Haskell's crazy operation is intuitive though. Assuming you're talking about >>=, it's just a generalized flatMap.

[–] [email protected] 1 points 8 months ago* (last edited 8 months ago) (1 children)

This is probably a rather controversial topic in the haskell community. Haskell library and base has a tendency to provide “too many“ infix operator (at least IMO), many of which makes code hard to read for beginners and experts alike.

See the discussion here: https://wiki.haskell.org/Haskell_programming_tips/Discussion#Use_syntactic_sugar_wisely

[–] [email protected] 2 points 8 months ago (1 children)

As a professional Haskell developer, I tend to agree. I loathe any and all lens code I find using a ton of operators (though I just dislike lenses in general). Operators from base are generally fine, but for the rest, just use normal functions damnit. Operators suck for code navigation too.

[–] [email protected] 1 points 8 months ago

Yeah, it is one of the problem I have about Haskell.

The other two are lazy evaluation makes print debugging almost impossible, you will need to print the entire environment to figure out where you are.

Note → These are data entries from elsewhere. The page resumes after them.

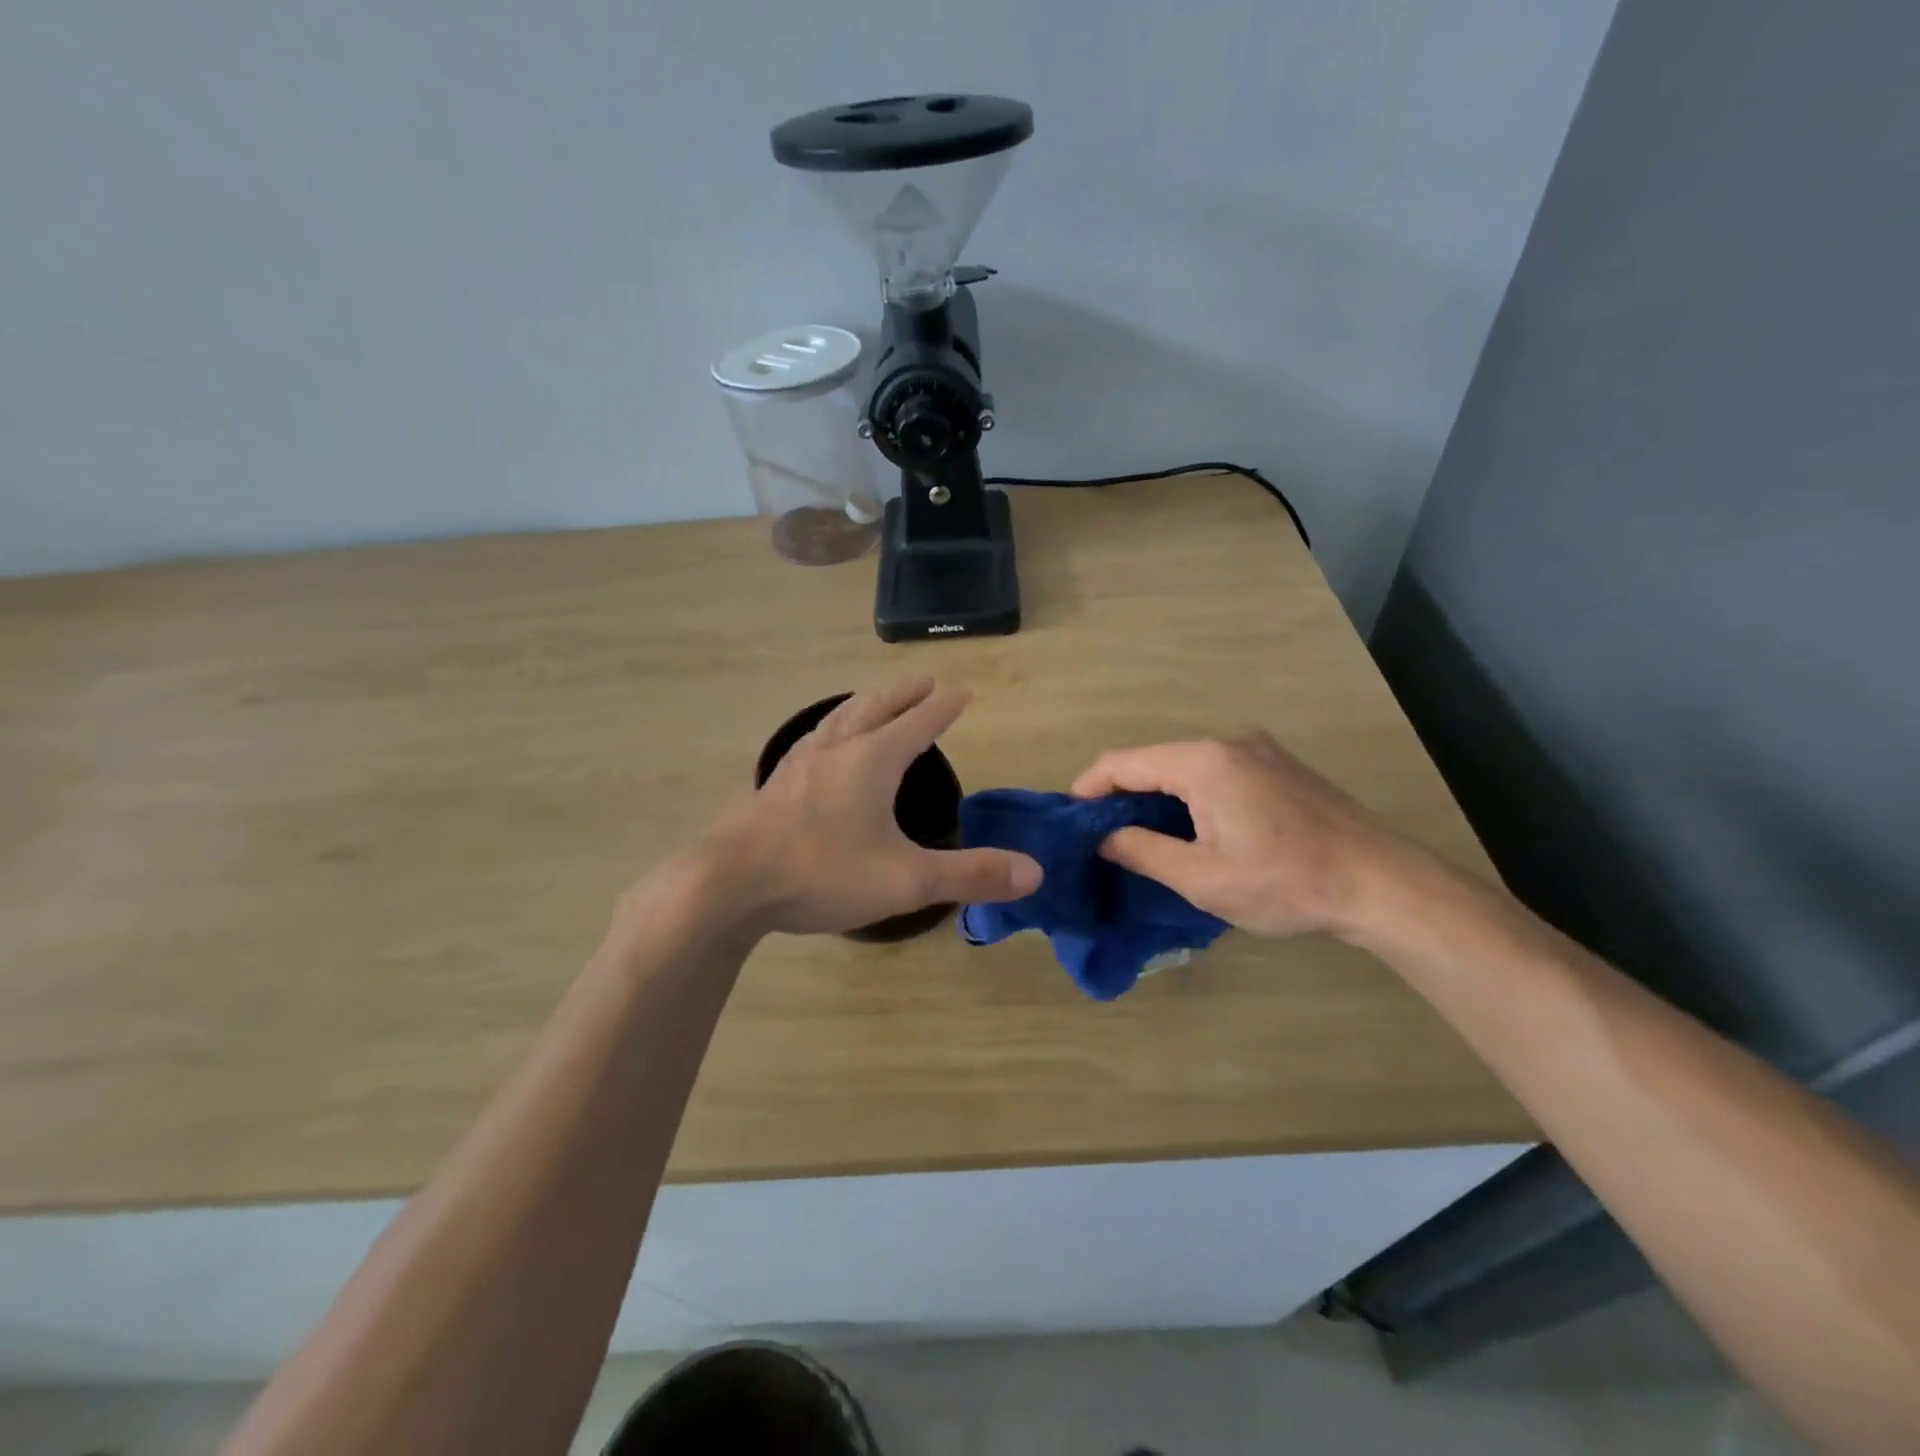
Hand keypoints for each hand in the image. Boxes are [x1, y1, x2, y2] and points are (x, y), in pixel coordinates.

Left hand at [687, 679, 1041, 936]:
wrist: (727, 884)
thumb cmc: (821, 873)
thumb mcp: (906, 880)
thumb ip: (970, 874)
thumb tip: (1034, 872)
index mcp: (872, 759)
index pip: (919, 722)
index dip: (944, 706)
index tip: (961, 690)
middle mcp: (837, 748)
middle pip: (877, 706)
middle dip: (906, 693)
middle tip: (925, 681)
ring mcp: (801, 763)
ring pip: (841, 717)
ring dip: (867, 703)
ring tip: (878, 700)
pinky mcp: (776, 783)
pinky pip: (815, 738)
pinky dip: (835, 727)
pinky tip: (825, 745)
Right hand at [1071, 733, 1406, 937]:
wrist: (1383, 884)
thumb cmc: (1286, 883)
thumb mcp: (1203, 879)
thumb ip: (1143, 851)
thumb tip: (1103, 837)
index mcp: (1203, 763)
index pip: (1123, 761)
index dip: (1088, 787)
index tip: (1070, 820)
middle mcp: (1227, 743)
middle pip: (1153, 760)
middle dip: (1121, 794)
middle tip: (1103, 836)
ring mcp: (1259, 751)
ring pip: (1185, 766)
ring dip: (1157, 796)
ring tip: (1143, 837)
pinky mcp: (1279, 767)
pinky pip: (1216, 772)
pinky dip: (1190, 795)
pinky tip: (1194, 829)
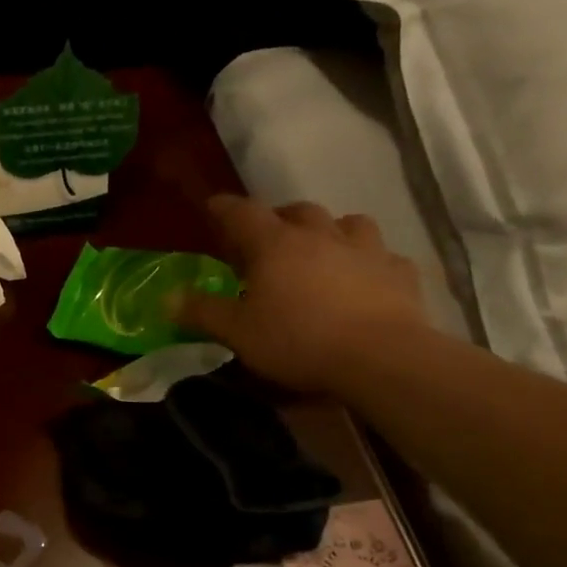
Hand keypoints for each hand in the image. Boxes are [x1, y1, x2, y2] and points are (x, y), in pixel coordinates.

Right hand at [176, 195, 430, 393]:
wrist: (381, 359)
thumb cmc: (298, 341)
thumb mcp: (237, 333)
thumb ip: (201, 312)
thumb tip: (166, 298)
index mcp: (275, 245)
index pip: (242, 213)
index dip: (224, 208)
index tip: (213, 207)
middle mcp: (320, 235)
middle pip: (297, 211)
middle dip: (279, 218)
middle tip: (268, 238)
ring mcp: (366, 250)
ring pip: (347, 223)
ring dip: (330, 231)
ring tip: (322, 250)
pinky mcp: (400, 273)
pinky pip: (383, 256)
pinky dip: (369, 262)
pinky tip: (366, 279)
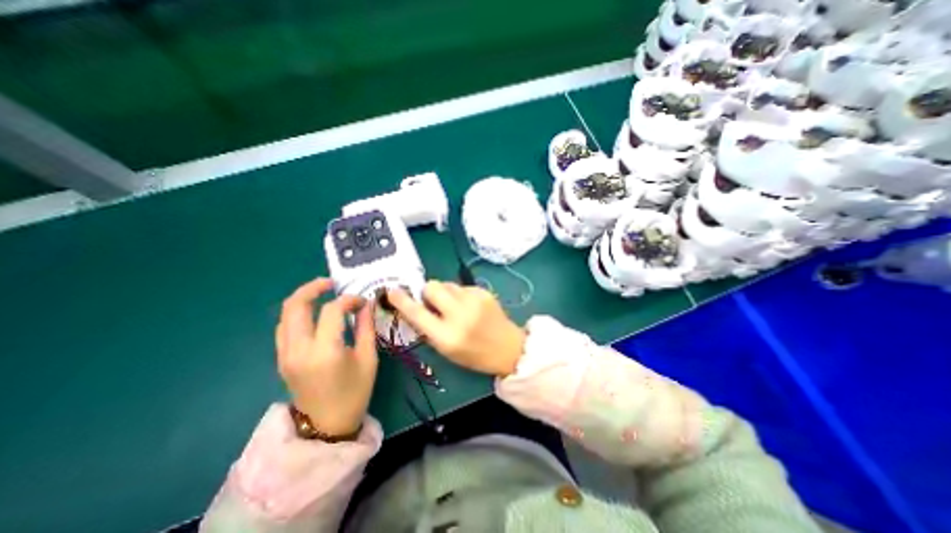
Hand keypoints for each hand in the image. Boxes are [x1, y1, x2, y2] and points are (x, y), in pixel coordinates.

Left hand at [276, 280, 378, 436]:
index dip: (349, 300)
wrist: (326, 427)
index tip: (362, 302)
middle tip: (332, 282)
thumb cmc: (354, 392)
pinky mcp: (282, 358)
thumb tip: (367, 303)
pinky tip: (313, 313)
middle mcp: (299, 349)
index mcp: (325, 351)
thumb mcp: (368, 358)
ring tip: (323, 293)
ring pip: (285, 314)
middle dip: (313, 287)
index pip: (332, 311)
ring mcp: (285, 354)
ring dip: (303, 298)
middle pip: (296, 306)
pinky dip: (297, 313)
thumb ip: (366, 327)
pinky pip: (284, 327)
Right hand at [385, 280, 527, 375]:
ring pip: (447, 284)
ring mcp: (474, 300)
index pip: (417, 314)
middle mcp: (459, 315)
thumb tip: (416, 306)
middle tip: (433, 302)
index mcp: (447, 336)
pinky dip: (460, 294)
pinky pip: (462, 286)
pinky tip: (469, 306)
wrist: (508, 348)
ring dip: (445, 293)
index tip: (392, 291)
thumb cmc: (474, 354)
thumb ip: (428, 328)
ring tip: (455, 306)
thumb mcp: (446, 350)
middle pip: (432, 287)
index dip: (402, 301)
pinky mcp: (483, 292)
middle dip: (427, 292)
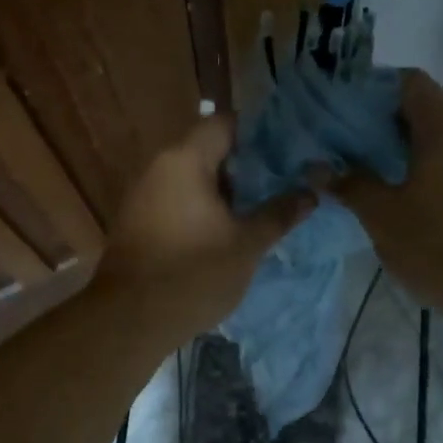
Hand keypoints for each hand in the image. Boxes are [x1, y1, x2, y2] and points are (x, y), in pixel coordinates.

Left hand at [97, 114, 315, 344]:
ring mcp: (144, 196)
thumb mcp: (247, 244)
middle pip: (209, 150)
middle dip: (247, 166)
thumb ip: (279, 213)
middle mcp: (159, 168)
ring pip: (194, 179)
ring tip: (261, 209)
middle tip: (282, 183)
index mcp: (185, 160)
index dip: (259, 132)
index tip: (288, 150)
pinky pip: (178, 202)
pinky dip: (204, 209)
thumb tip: (312, 192)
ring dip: (226, 191)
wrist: (131, 320)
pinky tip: (227, 231)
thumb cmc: (193, 274)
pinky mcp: (139, 223)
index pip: (225, 123)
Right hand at [332, 70, 442, 338]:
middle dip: (381, 125)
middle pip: (425, 110)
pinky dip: (428, 172)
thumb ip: (351, 185)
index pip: (408, 82)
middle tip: (345, 150)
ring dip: (404, 152)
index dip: (372, 90)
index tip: (341, 115)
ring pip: (441, 141)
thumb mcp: (385, 218)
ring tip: (370, 177)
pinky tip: (407, 203)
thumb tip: (319, 167)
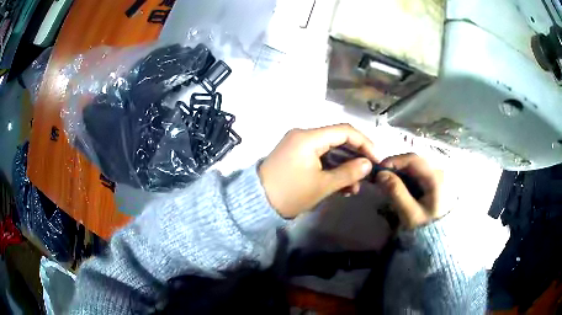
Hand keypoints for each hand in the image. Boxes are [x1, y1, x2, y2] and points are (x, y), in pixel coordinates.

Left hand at [259, 124, 376, 217]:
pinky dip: (331, 169)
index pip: (344, 131)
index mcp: (309, 137)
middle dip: (355, 157)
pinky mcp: (295, 155)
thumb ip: (348, 173)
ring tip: (354, 187)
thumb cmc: (289, 193)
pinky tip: (341, 185)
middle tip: (367, 175)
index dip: (364, 143)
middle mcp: (303, 135)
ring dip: (344, 167)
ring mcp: (298, 145)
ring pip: (329, 151)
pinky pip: (319, 157)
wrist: (255, 203)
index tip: (377, 159)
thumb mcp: (322, 185)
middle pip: (338, 140)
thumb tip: (368, 164)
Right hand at [376, 153, 446, 228]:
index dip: (394, 161)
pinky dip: (407, 177)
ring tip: (388, 182)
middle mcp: (438, 172)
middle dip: (396, 166)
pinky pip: (419, 174)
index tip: (378, 170)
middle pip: (414, 161)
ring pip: (416, 167)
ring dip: (400, 172)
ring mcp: (437, 177)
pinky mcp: (435, 183)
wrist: (439, 240)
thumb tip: (381, 174)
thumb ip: (396, 192)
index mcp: (435, 178)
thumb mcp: (409, 214)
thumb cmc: (425, 228)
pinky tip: (400, 187)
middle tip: (381, 177)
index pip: (413, 159)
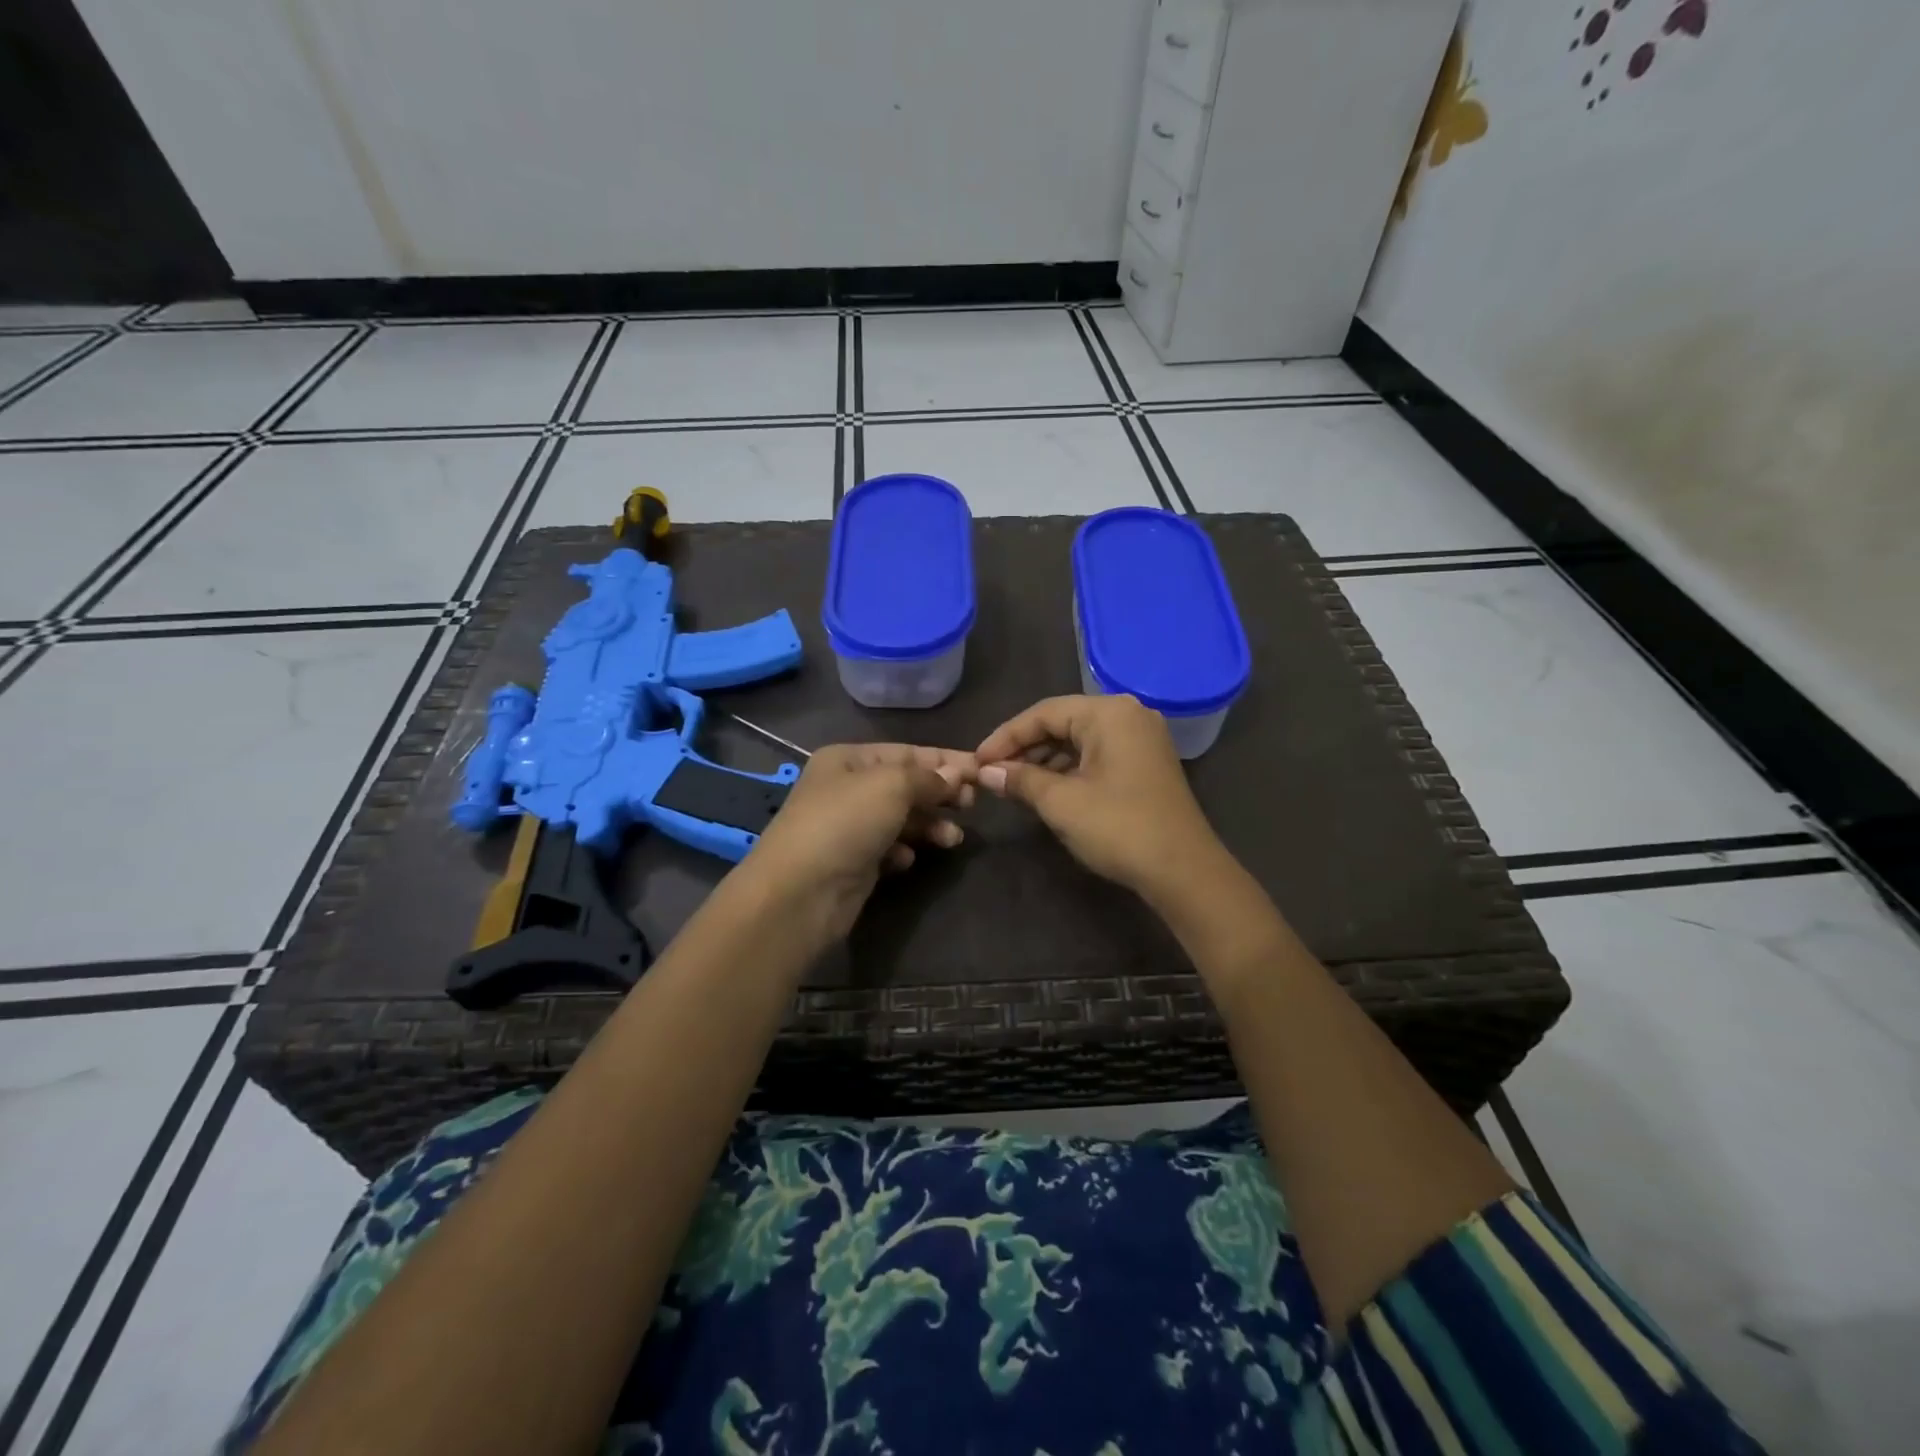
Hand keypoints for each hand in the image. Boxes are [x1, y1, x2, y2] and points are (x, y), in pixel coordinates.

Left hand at [741, 744, 975, 941]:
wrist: (801, 892)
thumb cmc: (846, 823)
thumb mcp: (892, 786)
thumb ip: (928, 778)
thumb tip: (957, 775)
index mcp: (848, 759)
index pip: (907, 752)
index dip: (945, 760)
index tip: (982, 770)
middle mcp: (846, 788)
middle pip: (905, 785)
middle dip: (940, 794)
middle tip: (972, 805)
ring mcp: (848, 826)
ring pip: (901, 818)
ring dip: (929, 825)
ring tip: (953, 839)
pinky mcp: (852, 861)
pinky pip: (888, 847)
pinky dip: (904, 850)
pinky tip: (908, 859)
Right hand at [976, 695, 1225, 901]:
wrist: (1183, 871)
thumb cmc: (1119, 827)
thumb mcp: (1061, 802)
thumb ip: (1021, 779)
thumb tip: (986, 771)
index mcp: (1109, 713)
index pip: (1043, 713)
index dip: (1005, 737)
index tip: (977, 762)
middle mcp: (1128, 715)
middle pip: (1062, 722)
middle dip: (1024, 749)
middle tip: (992, 774)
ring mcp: (1141, 739)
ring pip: (1079, 740)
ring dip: (1044, 760)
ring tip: (1013, 784)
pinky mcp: (1145, 763)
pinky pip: (1097, 755)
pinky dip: (1069, 769)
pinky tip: (1046, 790)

Finally, I feel like List.fold, state monad, lens are basically just working with mutable structure with extra steps. Although this constructs prevent newbies who are not principled enough to effectively use mutable structure from using mutable structure, but it also doesn't help experienced user to write more effective and clean code.

Mutuabilty are certainly not harmless either. For example in ocaml, if you construct the IntSet type twice, they will be two completely different type. But this behavior can be pretty easily avoided by an experienced user.

What do you feel about these features/shortcomings?